Page-level text extractions:
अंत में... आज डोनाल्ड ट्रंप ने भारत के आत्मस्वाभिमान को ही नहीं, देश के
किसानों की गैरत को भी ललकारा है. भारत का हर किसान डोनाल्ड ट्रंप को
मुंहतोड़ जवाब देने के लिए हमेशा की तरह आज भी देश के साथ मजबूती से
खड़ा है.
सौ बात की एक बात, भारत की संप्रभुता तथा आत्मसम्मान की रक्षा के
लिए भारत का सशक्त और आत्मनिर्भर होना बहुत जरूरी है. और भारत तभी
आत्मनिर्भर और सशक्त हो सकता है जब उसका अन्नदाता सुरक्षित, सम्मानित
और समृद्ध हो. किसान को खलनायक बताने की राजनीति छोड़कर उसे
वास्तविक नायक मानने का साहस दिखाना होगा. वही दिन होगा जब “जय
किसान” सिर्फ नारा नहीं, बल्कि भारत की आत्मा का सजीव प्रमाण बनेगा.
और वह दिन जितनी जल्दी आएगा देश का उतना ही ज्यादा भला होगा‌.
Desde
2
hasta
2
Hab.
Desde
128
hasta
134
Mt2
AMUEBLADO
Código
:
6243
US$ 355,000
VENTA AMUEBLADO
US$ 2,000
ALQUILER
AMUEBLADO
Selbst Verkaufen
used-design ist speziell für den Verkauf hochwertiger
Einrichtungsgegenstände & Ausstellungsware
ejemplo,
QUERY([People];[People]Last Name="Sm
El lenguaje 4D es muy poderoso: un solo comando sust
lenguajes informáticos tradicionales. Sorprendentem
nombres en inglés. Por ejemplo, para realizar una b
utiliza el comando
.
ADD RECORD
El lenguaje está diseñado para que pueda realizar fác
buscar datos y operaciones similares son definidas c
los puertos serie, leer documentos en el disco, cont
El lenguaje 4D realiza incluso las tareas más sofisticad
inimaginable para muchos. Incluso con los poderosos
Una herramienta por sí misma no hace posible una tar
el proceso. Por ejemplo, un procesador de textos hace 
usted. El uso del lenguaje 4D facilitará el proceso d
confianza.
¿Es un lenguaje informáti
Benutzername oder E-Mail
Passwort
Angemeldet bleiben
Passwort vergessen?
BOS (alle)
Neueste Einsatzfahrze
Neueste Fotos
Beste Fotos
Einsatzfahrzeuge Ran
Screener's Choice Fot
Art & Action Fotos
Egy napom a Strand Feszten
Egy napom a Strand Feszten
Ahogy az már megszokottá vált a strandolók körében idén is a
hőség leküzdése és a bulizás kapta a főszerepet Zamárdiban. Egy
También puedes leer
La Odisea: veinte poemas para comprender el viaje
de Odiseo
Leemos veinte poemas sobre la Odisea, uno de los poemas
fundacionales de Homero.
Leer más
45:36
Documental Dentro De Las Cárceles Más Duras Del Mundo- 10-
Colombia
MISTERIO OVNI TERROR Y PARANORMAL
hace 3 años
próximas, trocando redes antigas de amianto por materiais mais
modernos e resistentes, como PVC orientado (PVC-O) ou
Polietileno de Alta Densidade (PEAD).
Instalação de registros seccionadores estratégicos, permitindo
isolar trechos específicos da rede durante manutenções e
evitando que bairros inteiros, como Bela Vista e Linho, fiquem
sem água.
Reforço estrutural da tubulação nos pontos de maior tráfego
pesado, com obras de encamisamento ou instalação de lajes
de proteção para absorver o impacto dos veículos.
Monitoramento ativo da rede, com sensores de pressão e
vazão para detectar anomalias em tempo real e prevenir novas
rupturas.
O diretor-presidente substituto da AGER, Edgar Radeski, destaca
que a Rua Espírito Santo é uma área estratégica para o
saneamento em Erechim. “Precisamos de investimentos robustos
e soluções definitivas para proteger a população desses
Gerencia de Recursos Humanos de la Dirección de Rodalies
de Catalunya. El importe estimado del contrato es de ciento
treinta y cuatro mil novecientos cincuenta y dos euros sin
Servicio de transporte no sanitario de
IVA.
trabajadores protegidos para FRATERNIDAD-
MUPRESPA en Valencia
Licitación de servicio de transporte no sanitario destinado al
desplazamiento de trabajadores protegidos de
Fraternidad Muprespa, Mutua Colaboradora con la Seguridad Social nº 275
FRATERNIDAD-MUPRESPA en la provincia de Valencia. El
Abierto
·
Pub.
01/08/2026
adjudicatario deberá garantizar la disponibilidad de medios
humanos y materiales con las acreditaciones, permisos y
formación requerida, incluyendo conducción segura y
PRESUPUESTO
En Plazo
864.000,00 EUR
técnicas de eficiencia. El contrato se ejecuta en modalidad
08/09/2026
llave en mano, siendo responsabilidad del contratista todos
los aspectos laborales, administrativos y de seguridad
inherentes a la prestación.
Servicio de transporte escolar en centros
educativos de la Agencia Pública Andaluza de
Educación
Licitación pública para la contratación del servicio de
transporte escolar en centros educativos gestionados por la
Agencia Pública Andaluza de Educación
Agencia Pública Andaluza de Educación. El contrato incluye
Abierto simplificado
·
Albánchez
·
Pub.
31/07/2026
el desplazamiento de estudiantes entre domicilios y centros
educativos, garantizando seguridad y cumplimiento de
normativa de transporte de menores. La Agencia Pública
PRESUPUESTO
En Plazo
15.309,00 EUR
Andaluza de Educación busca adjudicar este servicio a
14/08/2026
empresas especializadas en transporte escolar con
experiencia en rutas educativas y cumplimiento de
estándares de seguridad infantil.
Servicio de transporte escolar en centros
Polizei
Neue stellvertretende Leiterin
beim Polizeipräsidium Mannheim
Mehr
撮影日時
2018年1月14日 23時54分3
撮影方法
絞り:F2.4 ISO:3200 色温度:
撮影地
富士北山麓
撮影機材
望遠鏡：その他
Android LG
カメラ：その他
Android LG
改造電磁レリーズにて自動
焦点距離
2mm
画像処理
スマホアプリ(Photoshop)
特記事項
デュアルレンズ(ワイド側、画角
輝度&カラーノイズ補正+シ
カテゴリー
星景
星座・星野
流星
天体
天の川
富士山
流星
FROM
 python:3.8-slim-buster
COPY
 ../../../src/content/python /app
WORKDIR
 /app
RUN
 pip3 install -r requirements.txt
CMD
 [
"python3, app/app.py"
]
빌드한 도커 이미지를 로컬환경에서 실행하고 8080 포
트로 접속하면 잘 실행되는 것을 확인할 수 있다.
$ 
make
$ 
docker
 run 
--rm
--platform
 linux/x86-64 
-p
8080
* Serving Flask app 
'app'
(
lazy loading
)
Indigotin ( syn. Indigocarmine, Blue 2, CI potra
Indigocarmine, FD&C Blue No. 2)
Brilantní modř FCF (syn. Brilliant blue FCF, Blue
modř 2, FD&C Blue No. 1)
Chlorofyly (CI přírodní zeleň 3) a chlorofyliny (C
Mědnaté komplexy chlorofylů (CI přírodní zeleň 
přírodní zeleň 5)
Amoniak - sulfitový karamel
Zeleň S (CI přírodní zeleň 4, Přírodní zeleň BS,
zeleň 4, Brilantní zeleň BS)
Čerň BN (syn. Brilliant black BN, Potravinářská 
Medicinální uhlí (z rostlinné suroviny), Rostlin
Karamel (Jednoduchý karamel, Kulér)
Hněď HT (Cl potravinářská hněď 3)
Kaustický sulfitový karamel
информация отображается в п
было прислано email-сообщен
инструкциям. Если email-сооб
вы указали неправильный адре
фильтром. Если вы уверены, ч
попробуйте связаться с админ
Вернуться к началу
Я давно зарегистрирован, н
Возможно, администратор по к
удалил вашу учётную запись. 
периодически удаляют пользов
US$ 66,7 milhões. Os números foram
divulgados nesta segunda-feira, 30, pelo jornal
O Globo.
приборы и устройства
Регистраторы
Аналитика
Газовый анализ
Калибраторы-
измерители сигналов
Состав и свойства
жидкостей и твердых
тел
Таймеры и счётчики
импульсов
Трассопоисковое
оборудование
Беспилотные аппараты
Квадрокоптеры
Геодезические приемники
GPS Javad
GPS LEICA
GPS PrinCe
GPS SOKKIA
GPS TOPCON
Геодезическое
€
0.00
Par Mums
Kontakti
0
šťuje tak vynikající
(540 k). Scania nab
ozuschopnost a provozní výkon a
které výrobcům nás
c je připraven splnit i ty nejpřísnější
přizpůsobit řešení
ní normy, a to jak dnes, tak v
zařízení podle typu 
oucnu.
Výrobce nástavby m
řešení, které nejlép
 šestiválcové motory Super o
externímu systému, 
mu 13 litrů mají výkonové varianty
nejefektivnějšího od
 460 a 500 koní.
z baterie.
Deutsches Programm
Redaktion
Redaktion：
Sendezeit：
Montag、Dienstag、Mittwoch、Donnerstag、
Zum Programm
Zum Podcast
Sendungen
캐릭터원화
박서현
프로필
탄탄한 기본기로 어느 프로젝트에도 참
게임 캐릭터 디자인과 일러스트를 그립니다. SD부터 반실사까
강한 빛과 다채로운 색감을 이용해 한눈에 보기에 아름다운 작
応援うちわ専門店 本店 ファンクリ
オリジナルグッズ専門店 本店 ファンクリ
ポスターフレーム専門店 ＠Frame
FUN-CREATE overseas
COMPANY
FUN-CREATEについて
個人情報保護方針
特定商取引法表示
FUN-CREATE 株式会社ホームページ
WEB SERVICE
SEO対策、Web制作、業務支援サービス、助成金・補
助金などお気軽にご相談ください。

WHAT IS NEEDED:
Copy the lines of the entries above that mention "Brilantní".

EXERCISE SOLUTION:
Brilantní modř FCF (syn. Brilliant blue FCF, Blue
zeleň 4, Brilantní zeleň BS)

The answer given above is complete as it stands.